[Records drawn from a dataset]
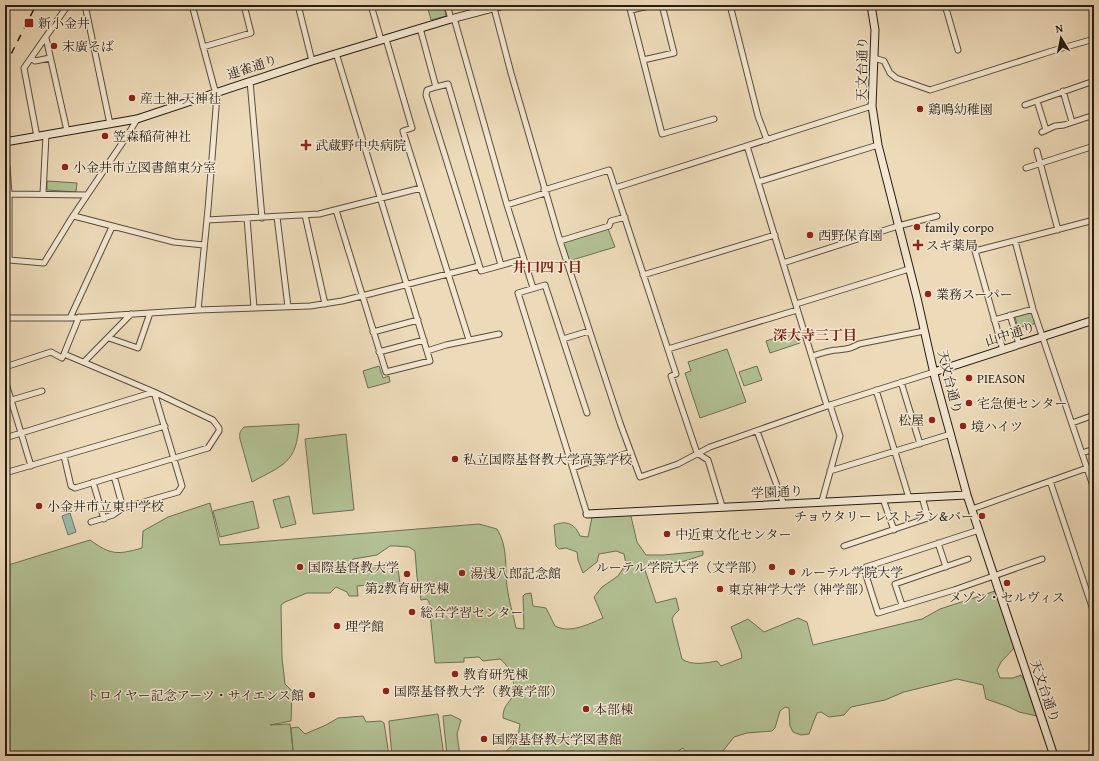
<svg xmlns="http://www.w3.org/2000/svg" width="1099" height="761" font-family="'Gentium Book Plus','Noto Serif JP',serif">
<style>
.green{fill:#b2c194;stroke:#6c6f54}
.water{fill:#9abba9;stroke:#6c7c6d}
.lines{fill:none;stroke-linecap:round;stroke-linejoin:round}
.street-casing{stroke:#584c3d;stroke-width:7}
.secondary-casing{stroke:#271d14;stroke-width:9}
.street{stroke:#f3e7d1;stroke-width:5}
.secondary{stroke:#f3e7d1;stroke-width:7}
.rail{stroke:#271d14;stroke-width:1.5;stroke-dasharray:7 7;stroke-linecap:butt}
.poi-dot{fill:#8f2418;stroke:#f3e7d1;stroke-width:1.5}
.labels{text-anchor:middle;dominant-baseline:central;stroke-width:3;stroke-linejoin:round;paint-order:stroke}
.poi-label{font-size:13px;fill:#271d14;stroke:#f3e7d1;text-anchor:start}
.street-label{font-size:13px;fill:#271d14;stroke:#f3e7d1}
.neighbourhood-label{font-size:14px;font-weight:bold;fill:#7a1f14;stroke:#f3e7d1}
</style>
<rect width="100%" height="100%" fill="#eddab8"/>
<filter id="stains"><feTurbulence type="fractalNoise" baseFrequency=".005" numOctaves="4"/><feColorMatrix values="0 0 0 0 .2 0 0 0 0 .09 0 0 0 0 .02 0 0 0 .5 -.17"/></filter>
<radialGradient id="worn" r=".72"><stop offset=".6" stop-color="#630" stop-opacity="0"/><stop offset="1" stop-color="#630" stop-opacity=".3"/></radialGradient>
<path class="green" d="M 427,5 L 444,5 L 446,16 L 431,20 Z
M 47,181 L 77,183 L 76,192 L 47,190 Z
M 607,226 L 615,247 L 569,261 L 563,242 Z
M 1034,312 L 1037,323 L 1018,328 L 1015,317 Z
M 796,331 L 800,343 L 770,353 L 766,341 Z
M 727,349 L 746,402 L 700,418 L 685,373 L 691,371 L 688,362 Z
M 379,366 L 383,378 L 389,376 L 390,382 L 368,388 L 363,371 Z
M 757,366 L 762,380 L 744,386 L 739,372 Z
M 299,424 C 297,463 283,465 252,482 L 240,439 C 239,434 240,431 244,427 Z
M 346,434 L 354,510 L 313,514 L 305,439 Z
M 289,496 L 296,524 L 281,528 L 273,500 Z
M 253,501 L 259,528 L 220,537 L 213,511 Z
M 210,503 L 220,545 L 479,524 L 497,529 C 508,546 505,568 507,587 C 509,601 513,614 516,628 L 524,629 L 523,596 L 525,594 L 531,593 L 533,606 L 546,608 L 555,626 C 570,634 589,624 603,618 L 594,597 L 602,587 L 618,576 L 626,564 L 624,554 L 616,551 L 599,554 L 597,562 L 583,573 L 578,560 L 577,552 L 566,548 L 559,549 L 556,546 L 554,525 C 567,520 575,524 580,536 L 588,537 L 592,517 L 630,512 L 637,542 L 646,555 L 664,555 L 703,551 L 703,555 L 685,561 L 648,567 L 645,570 L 656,603 L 676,598 L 679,610 L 674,615 L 672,619 L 682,659 C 692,666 706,663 717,661 L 721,666 L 742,658 L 741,652 L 731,627 L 748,619 L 764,632 L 798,618 L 807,622 L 813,645 L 922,619 L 940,609 L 995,591 L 1016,646 L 1001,662 L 997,670 L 1000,678 L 1013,678 L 1021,675 L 1025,681 L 1037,716 L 1019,712 L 1009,707 L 986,699 L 983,685 L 957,679 L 904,692 L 885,700 L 851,707 L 844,715 L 829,717 L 821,712 L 817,713 L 809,734 L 801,735 L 793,732 L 790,726 L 789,708 L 785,707 L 780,711 L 775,728 L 772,731 L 747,733 L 734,737 L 723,751 L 713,756 L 689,756 L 683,748 L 670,756 L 506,756 L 504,753 L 517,741 L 520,724 L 503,718 C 503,708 506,706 511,699 C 519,687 510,666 500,659 L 483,661 L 479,657 L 464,658 L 464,662 L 435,663 L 429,602 L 427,599 L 421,600 L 417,577 L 415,551 L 409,547 L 396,546 L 390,546 L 377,555 L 353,559 L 352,562 L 354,565 L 362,566 L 397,562 L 400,583 L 357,586 L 358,596 L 349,596 L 347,592 L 336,587 L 330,593 L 307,593 L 285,602 L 281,605 L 282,658 L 285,684 L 292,691 L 291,721 L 270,725 L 290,724 L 293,750 L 291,728 L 298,727 L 305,734 L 326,725 L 338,718 L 363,716 L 366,722 L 381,721 L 384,723 L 389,756 L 5,756 L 5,566 L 90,540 C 111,555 117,555 142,548 L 143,531 L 168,517 Z
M 438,714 L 444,756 L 392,756 L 389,723 L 389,721 Z
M 451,715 L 461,720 L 457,734 L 460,756 L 447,756 L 443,716 Z"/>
<path class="water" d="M 70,513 L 76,532 L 68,535 L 62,516 Z"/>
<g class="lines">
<g class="street-casing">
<path id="street" d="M 85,5 L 110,124
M 192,5 L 214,87 L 217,95 L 208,209 L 198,310
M 298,5 L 312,61
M 371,5 L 381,40
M 447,5 L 451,19
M 629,5 L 662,134 L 714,119
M 730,5 L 758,116 L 767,140
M 945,5 L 958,50
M 492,6 L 494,8 L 511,73 L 560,241 L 620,423 L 640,477 L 678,464 L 710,447 L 830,405 L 934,372
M 631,10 L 653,5
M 454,18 L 507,205 L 533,288
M 420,28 L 436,87 L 427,90 L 426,95 L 481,271 L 524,259
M 46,38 L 67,131
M 386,39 L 412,128 L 403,131 L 469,340
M 203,47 L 251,33 L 244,5
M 31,58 L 35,61 L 50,58
M 874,58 L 884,61 L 890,73 L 896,78 L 930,90 L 1052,51 L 1094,39
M 643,60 L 674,53 L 662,5
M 250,81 L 262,218
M 436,87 L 448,84 L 501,265
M 1063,91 L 1072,122
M 1037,101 L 1046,130
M 1025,105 L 1094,81
M 1042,132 L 1055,126 L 1064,125 L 1094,115
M 37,137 L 24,68 L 68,5
M 747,146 L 827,406
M 1037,151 L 1058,230
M 5,158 L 7,167 L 9,194 L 9,260 L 44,263 L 71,219 L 129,133 L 137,119
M 1026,168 L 1094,146
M 758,182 L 878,145
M 615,188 L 872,106
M 544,190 L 609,170 L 676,374 L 671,376 L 697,453 L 708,460 L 722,506
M 9,194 L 87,195
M 43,194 L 46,135
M 507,205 L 545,193
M 336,210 L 386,372 L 430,361 L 336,53
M 305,215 L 325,304
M 74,216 L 174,242 L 204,245
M 277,217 L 288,307
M 247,218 L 254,308
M 207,220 L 319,214 L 421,188
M 560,241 L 609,226 L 611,221 L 625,217
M 1015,241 L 1033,309 L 1094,489
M 783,263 L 898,226 L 937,216
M 643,275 L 775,235
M 796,304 L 909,269
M 1010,315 L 1019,344
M 70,318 L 112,227
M 994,320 L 1033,309
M 5,323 L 8,318 L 70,318 L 198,310 L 310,306 L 342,301 L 479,266
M 373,332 L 418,320
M 109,338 L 138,348 L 150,313
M 563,339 L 589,331
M 668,349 L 797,310
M 1003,350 L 975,251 L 1094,220
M 427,351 L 446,345 L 499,334
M 379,352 L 424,340
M 812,356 C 820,354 829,350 837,350 C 848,349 849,349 859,344 L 924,331
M 84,362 L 131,314
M 5,367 L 51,352 L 62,358 L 64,354 L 79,317
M 5,380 L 31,466
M 901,382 L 920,444
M 876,390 L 909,498
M 5,402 L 42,391
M 1072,423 L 1094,415
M 757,431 L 784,505
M 5,438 L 154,392 L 182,486 L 178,492 L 123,508 L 114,476
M 1082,453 L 1094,449
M 64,456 L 71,486 L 75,488 L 208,448 L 219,431 L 219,428 L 213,420 L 154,392 L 64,354
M 573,468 L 586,463 L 603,461 L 631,452
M 830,471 L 951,434
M 5,473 L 165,426
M 1050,481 L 1094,613
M 93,482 L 104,519
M 883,499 L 894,530
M 822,501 L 840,436 L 830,405
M 972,509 L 1087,468
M 587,514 L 518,293 L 545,285 L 587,413
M 91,522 L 113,515 L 123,508
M 979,530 L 866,567 L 864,569 L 878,613 L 954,590 L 1042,559
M 938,543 L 946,567
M 844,546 L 928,518 L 922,497
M 902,605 L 895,584 L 968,559"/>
</g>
<g class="secondary-casing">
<path id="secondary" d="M 871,5 L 875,30 L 872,106 L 878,145 L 917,298 L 935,378 L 967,495 L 1054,756
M 5,142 L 137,119 L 312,61 L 451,19 L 504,5
M 934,372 L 1094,320
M 587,514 L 967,495"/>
</g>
<use href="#street" class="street"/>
<use href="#secondary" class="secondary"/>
<path class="rail" d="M 5,66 L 36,5"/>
</g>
<g class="poi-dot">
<rect x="24" y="18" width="10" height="10" rx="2"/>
<circle cx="54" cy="46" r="4"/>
<circle cx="132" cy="98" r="4"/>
<circle cx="920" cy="109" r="4"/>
<circle cx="105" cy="136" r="4"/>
<path d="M304 139h4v4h4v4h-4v4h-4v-4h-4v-4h4z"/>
<circle cx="65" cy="167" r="4"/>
<circle cx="917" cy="227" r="4"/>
<circle cx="810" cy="235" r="4"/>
<path d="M916 239h4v4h4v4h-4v4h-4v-4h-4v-4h4z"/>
<circle cx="928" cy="294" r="4"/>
<circle cx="969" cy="378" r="4"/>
<circle cx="969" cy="403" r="4"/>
<circle cx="932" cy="420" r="4"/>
<circle cx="963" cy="426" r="4"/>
<circle cx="455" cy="459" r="4"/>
<circle cx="39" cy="506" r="4"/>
<circle cx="982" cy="516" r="4"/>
<circle cx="667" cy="534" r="4"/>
<circle cx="300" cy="567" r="4"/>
<circle cx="772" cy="567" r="4"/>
<circle cx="792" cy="572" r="4"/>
<circle cx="462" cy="573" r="4"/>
<circle cx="407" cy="574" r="4"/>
<circle cx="1007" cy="583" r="4"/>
<circle cx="720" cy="589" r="4"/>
<circle cx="412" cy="612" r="4"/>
<circle cx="337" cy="626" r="4"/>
<circle cx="455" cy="674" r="4"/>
<circle cx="386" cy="691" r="4"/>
<circle cx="312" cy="695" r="4"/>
<circle cx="586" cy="709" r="4"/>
<circle cx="484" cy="739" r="4"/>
</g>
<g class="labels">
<g class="poi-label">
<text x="38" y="23">新小金井</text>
<text x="62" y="46">末廣そば</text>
<text x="140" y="98">産土神 天神社</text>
<text x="928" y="109">鶏鳴幼稚園</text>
<text x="113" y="136">笠森稲荷神社</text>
<text x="315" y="145">武蔵野中央病院</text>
<text x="73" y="167">小金井市立図書館東分室</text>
<text x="925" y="227">family corpo</text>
<text x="818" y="235">西野保育園</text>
<text x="926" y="245">スギ薬局</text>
<text x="936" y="294">業務スーパー</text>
<text x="977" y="378">PIEASON</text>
<text x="977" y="403">宅急便センター</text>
<text x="924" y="420" text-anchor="end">松屋</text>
<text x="971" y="426">境ハイツ</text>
<text x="463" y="459">私立国際基督教大学高等学校</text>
<text x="47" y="506">小金井市立東中学校</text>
<text x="974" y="516" text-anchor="end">チョウタリー レストラン&amp;バー</text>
<text x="675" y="534">中近東文化センター</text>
<text x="308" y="567">国際基督教大学</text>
<text x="764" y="567" text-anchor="end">ルーテル学院大学（文学部）</text>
<text x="800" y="572">ルーテル学院大学</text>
<text x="470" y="573">湯浅八郎記念館</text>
<text x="407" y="588" text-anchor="middle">第2教育研究棟</text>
<text x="728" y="589">東京神学大学（神学部）</text>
<text x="1007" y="597" text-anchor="middle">メゾン・セルヴィス</text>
<text x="420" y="612">総合学習センター</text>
<text x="345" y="626">理学館</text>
<text x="463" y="674">教育研究棟</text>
<text x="394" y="691">国際基督教大学（教養学部）</text>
<text x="304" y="695" text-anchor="end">トロイヤー記念アーツ・サイエンス館</text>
<text x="594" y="709">本部棟</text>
<text x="492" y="739">国際基督教大学図書館</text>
</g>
<g class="street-label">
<text transform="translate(252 67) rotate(-18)">連雀通り</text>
<text transform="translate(862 69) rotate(-89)">天文台通り</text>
<text transform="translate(1010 334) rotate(-18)">山中通り</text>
<text transform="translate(950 382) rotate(76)">天文台通り</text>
<text transform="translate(777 492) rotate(-3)">学園通り</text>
<text transform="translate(1045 691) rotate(71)">天文台通り</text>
</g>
<g class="neighbourhood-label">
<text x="547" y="267">井口四丁目</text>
<text x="815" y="335">深大寺三丁目</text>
</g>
</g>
<rect width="1099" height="761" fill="none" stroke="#eddab8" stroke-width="20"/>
<rect x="6" y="6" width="1087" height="749" fill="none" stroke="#271d14" stroke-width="2"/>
<rect x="10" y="10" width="1079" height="741" fill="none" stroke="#271d14"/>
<g transform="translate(1061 38) rotate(350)" stroke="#f3e7d1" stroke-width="3" paint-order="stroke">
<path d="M0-3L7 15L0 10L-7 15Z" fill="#271d14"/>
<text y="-6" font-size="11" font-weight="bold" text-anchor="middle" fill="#271d14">N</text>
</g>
<rect width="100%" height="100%" filter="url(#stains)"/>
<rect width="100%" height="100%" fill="url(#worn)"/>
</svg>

• Exercise: Say how many lines of the entries hold the string "round". Nothing but the number should be given.

• Reply to the task: 2